Sketch the region first — guessing is where sign errors creep in. Then pick a strip direction. Vertical strips (integrate in \(dx\)) suit regions bounded above and below by curves; horizontal strips (integrate in \(dy\)) suit regions bounded left and right. For the area between two curves, integrate (upper − lower) for vertical strips, or (right − left) for horizontal strips, between the curves' points of intersection. And split with absolute values wherever the boundary crosses the axis.

Volume of solids of revolution

Spin a region about an axis and it sweeps out a solid; slicing perpendicular to the axis produces thin discs, and summing their volumes gives the disc method.

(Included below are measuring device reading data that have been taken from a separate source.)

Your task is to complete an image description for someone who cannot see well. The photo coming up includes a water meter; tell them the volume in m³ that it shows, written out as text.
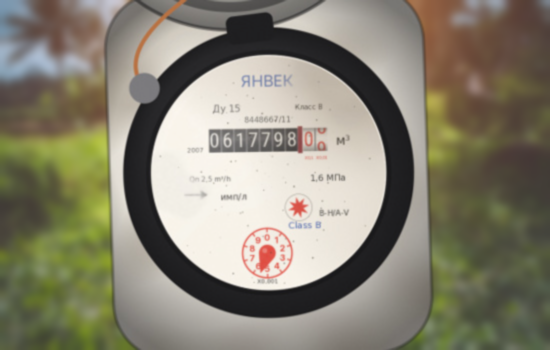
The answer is 617798.085 m³
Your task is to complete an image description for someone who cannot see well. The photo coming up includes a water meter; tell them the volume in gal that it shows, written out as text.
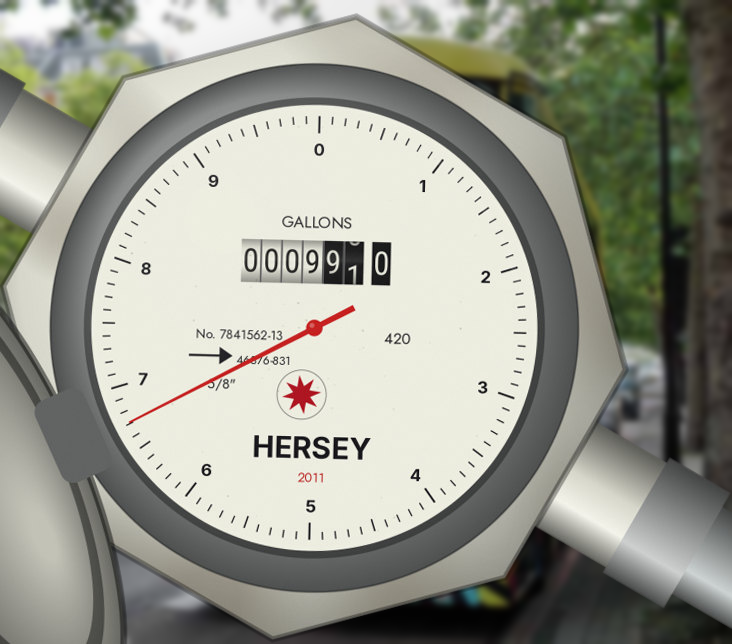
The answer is 9906.7 gal
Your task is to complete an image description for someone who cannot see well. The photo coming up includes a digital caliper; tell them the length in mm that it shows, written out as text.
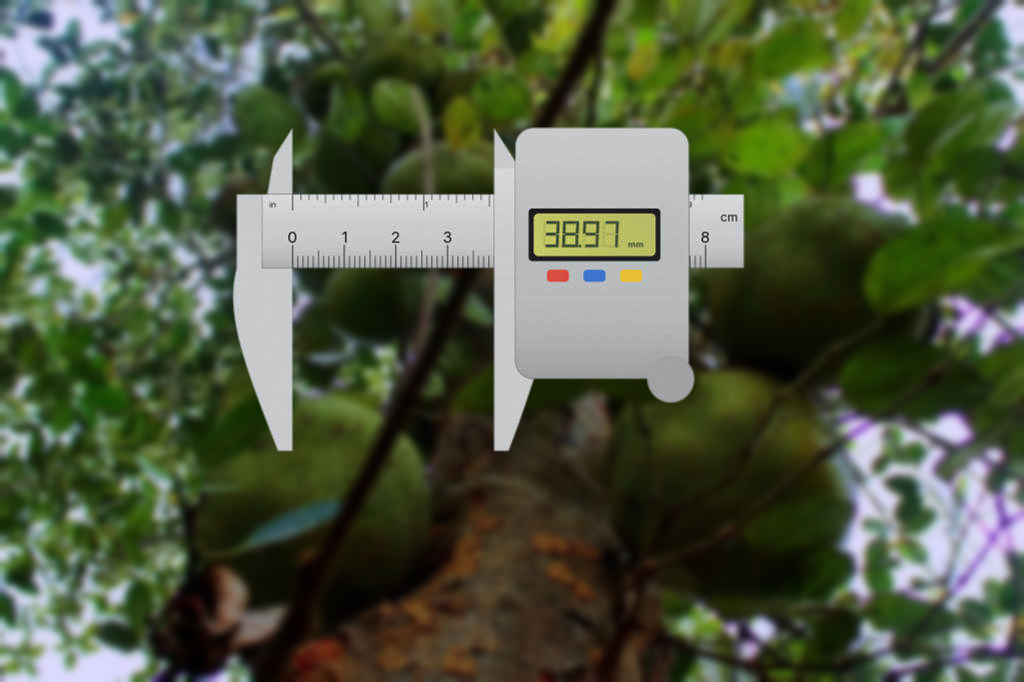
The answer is 38.97 mm
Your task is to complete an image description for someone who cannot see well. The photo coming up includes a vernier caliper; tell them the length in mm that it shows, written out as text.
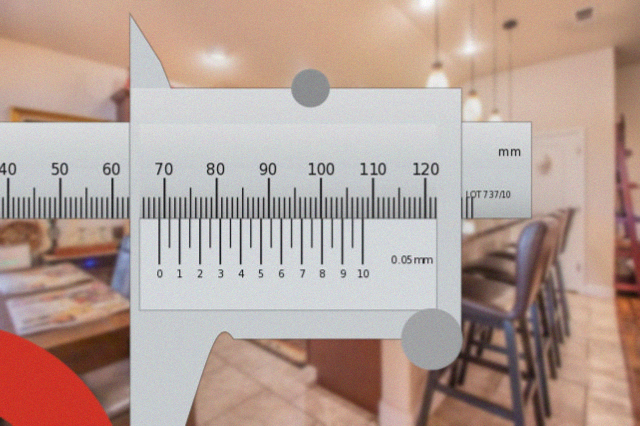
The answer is 69.0 mm
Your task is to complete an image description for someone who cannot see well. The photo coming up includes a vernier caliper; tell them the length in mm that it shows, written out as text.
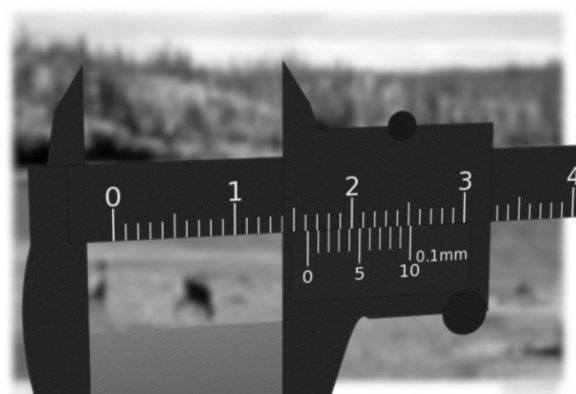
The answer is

Revolving about the \(x\)-axis makes the radius \(y\), so \(V=\pi\int_a^b y^2\,dx\); revolving about the \(y\)-axis makes the radius \(x\), so \(V=\pi\int_c^d x^2\,dy\). The two dependable mistakes are (i) using the wrong variable of integration for the chosen axis, and (ii) forgetting to square the radius before integrating.

Common exam traps — quick checklist

• Signed area vs geometric area: split at sign changes for true area.
• Symmetric limits with an odd integrand \(\Rightarrow\) the answer is \(0\); don't integrate the long way.
• Match the strip and variable to the axis: \(y\,dx\) on the \(x\)-axis side, \(x\,dy\) on the \(y\)-axis side.
• Revolution: square the radius — \(y^2\,dx\) about the \(x\)-axis, \(x^2\,dy\) about the \(y\)-axis.
• Gamma: \(\Gamma(n+1)=n!\) holds only for whole numbers; keep the shift in \(n\) straight.